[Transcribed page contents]

+===+

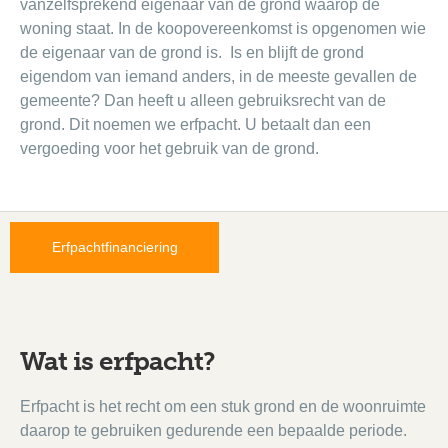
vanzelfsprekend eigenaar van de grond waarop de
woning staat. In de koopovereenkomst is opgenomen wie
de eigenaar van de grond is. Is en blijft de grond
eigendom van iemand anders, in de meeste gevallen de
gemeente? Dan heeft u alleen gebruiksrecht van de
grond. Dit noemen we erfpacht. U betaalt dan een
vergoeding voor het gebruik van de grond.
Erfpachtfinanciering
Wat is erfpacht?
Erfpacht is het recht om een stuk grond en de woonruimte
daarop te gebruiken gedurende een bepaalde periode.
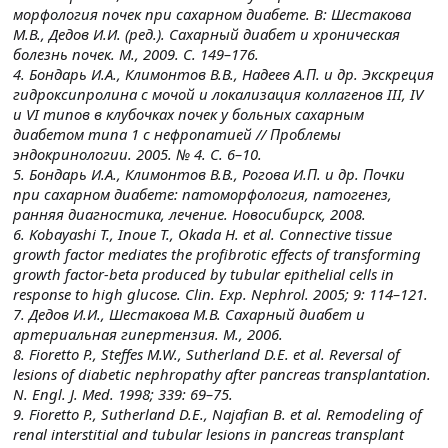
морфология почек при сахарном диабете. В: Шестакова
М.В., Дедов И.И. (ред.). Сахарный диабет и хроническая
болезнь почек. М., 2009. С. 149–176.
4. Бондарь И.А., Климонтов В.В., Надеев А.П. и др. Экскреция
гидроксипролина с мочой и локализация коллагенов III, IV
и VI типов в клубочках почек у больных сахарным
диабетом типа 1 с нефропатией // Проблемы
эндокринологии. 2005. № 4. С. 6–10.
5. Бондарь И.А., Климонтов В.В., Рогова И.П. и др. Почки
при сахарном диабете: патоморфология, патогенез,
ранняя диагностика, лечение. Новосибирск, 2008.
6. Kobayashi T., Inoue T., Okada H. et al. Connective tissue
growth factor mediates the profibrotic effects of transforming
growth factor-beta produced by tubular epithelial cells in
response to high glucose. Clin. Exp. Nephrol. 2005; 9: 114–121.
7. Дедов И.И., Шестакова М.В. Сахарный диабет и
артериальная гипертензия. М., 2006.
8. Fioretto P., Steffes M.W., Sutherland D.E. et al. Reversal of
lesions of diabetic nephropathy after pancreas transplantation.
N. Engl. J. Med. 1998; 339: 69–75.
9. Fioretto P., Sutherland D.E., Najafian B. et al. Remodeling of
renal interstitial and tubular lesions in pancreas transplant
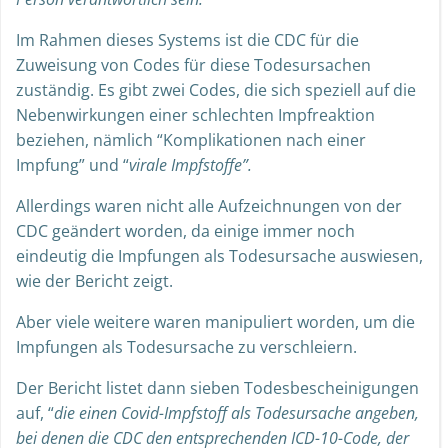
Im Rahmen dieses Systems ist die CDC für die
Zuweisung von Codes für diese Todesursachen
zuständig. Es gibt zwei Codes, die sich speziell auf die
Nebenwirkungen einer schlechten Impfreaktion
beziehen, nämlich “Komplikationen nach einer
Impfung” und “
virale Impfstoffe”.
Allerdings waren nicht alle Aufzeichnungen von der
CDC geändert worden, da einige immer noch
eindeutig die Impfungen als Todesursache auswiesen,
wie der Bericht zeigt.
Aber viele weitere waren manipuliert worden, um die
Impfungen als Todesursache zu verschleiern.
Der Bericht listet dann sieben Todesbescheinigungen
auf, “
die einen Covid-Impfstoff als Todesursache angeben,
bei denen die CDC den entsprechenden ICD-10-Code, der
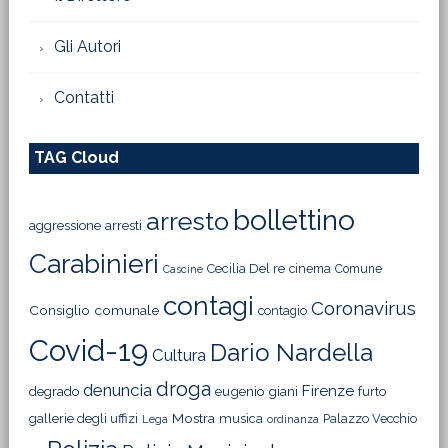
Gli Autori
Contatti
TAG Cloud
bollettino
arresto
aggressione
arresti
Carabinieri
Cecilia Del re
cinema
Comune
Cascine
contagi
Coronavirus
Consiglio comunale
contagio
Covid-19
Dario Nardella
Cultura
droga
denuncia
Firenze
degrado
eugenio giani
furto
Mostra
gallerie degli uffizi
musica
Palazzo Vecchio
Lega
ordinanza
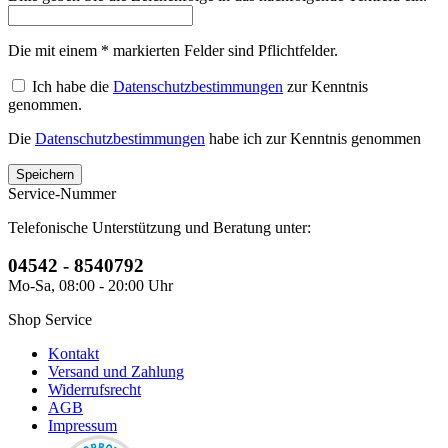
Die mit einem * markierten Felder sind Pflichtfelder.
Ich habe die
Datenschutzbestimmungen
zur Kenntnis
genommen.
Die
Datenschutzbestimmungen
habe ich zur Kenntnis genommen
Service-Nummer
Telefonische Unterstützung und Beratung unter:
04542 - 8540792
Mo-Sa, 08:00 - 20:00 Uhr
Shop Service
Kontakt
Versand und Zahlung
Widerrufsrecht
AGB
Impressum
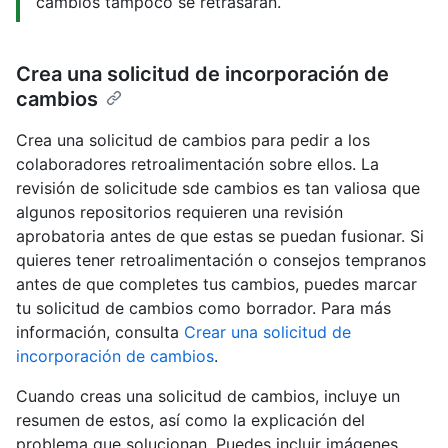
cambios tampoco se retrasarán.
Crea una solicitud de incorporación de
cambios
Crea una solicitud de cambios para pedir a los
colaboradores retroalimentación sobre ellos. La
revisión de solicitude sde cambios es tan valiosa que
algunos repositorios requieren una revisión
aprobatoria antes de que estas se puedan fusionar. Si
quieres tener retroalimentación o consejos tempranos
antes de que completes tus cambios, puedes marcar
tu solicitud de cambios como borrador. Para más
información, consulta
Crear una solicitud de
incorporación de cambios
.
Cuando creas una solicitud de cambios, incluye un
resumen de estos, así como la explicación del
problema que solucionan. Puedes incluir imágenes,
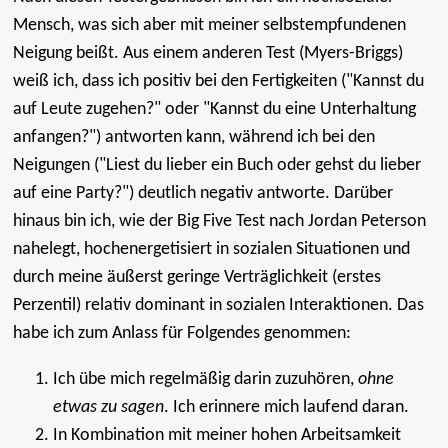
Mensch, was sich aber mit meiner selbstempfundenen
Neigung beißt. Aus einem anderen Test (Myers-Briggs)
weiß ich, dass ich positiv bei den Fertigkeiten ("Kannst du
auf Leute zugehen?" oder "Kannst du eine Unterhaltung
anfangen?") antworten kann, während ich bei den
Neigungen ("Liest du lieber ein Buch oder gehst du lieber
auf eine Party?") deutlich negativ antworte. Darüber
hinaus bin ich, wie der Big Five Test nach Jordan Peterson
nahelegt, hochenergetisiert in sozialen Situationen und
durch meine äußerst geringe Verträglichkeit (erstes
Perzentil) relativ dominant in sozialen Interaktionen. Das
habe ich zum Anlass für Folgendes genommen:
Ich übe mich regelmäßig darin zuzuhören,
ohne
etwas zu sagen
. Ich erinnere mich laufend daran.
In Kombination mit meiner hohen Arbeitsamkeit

+===+

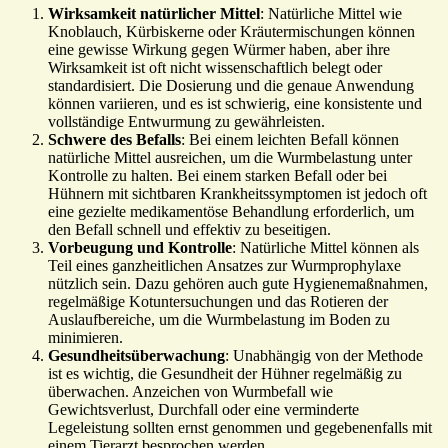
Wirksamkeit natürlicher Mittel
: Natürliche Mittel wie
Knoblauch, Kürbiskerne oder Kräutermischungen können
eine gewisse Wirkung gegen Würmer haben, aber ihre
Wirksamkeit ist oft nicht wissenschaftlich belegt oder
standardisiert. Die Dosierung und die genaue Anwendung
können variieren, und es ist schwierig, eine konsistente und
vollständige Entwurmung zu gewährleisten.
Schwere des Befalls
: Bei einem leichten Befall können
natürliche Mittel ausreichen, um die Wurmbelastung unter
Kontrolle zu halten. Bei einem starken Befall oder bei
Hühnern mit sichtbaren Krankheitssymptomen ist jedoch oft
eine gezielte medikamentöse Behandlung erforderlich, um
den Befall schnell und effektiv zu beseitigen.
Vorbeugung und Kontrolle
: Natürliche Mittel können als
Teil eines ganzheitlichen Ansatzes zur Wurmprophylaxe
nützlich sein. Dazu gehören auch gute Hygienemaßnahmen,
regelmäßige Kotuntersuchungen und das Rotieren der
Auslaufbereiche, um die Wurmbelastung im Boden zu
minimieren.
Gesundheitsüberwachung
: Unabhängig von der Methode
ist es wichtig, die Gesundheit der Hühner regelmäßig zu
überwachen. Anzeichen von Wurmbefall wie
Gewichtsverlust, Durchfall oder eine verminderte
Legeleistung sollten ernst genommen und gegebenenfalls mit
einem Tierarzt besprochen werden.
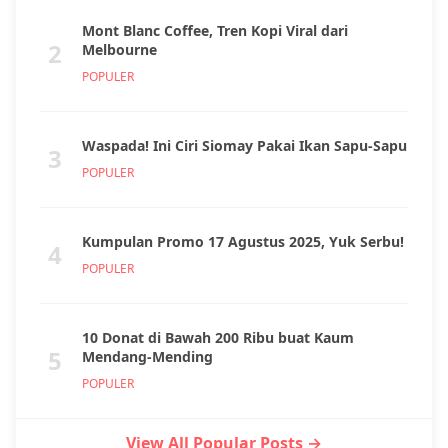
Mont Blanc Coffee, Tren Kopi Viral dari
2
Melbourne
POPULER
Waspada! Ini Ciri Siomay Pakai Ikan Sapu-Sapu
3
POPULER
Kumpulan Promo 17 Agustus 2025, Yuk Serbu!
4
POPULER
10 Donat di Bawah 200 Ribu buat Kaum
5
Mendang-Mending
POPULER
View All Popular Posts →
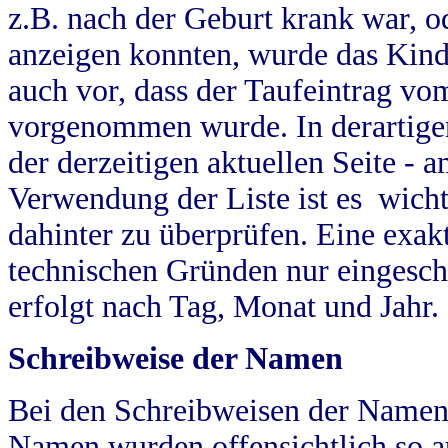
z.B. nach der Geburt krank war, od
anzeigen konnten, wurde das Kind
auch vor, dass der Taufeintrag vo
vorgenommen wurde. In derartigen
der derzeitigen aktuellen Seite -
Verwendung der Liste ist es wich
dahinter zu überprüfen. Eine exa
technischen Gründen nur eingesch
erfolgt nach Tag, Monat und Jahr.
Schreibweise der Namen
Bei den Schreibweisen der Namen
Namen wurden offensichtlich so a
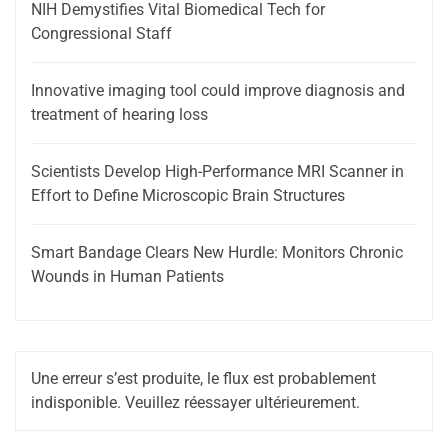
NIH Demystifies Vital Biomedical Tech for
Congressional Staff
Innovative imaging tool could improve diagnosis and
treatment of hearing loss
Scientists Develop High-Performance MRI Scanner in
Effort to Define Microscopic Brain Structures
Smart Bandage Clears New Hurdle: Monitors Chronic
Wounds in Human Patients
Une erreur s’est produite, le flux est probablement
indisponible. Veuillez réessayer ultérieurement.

+===+

= Task description =
Using the data above, transcribe the lines that run from the line with "vanzelfsprekend eigenaar van" to the line with "gemeente? Dan heeft", both ends kept, and output nothing else.

= Your solution =
vanzelfsprekend eigenaar van de grond waarop de
woning staat. In de koopovereenkomst is opgenomen wie
de eigenaar van de grond is. Is en blijft de grond
eigendom van iemand anders, in de meeste gevallen de
gemeente? Dan heeft u alleen gebruiksrecht van de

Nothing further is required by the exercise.